___ TEKST STRONY ___

Zagadka: Kto mógłby wypowiedzieć te słowa (i w jakim historycznym kontekście) i co jest charakterystyczne dla monet jednego z głównych "aktorów" tragedii, do których one nawiązują?

Miłej zabawy

ZM
« Ostatnia zmiana: 01 Lutego 2012, 10:27:24 wysłana przez zenonmoj »

Aurelius

  • Członkowie TPZN
  • Stały bywalec
  • *
  • Wiadomości: 685
Odp: Zagadka antyczna c.d.
« Odpowiedź #40 dnia: 03 Lutego 2012, 16:13:50 »
Ciężko oj ciężko...... uffff  :'(

zenonmoj

  • Rada Oficerów TPZN
  • Gaduła
  • *
  • Wiadomości: 4 372
Odp: Zagadka antyczna c.d.
« Odpowiedź #41 dnia: 04 Lutego 2012, 12:24:51 »
Podpowiedź:
Wskazówki zawarte w wierszu należy traktować dość dosłownie. Dotyczą one zarówno tożsamości, jak i konkretnych działań oraz wydarzeń związanych z osobą, o którą chodzi.

Pozdrawiam
ZM

PS. Z rozwiązaniem zagadki poczekam do niedzieli wieczora.

Julek C

  • Gaduła
  • ****
  • Wiadomości: 1 570
Odp: Zagadka antyczna c.d.
« Odpowiedź #42 dnia: 05 Lutego 2012, 10:29:00 »
Gandalf do Theodena i Aragorna przed bitwą o Śródziemie ?  8).

___

_ZADANIE 1:_
Wypisz wszystkie daty kalendarzowe, które pojawiają się w tekście strony.

___ DANE WEJŚCIOWE ___

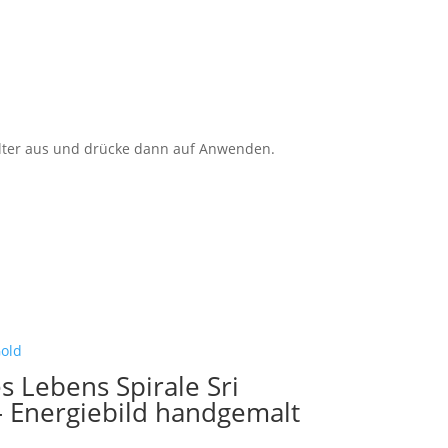
Filter aus und drücke dann auf Anwenden.
 Lebens Spirale Sri
 Energiebild handgemalt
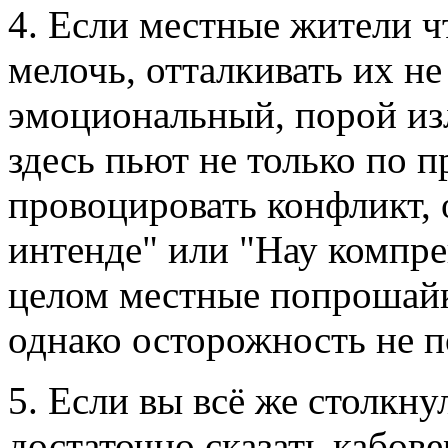
4. Если местные жители чт
мелочь, отталкивать их не
эмоциональный, порой изл
здесь пьют не только по 
провоцировать конфликт, о
интенде" или "Нау компрен
целом местные попрошайк
однако осторожность не п
5. Если вы всё же столкну
достаточно сказать кабов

___

_ZADANIE 2:_
Przepisz słowo w słowo wszystkie wiersze wpisów, od wiersza zawierającego „4. Если местные жители чт” aż do samego końca wpisów.

_ODPOWIEDŹ 1:_
01 Lutego 2012, 03 Lutego 2012, 04 Lutego 2012, 05 Lutego 2012

_ODPOWIEDŹ 2:_
4. Если местные жители чт
мелочь, отталкивать их не
эмоциональный, порой изл
здесь пьют не только по 
провоцировать конфликт, о
интенде" или "Нау компрен
целом местные попрошайк
однако осторожность не п
5. Если вы всё же столкну
достаточно сказать кабов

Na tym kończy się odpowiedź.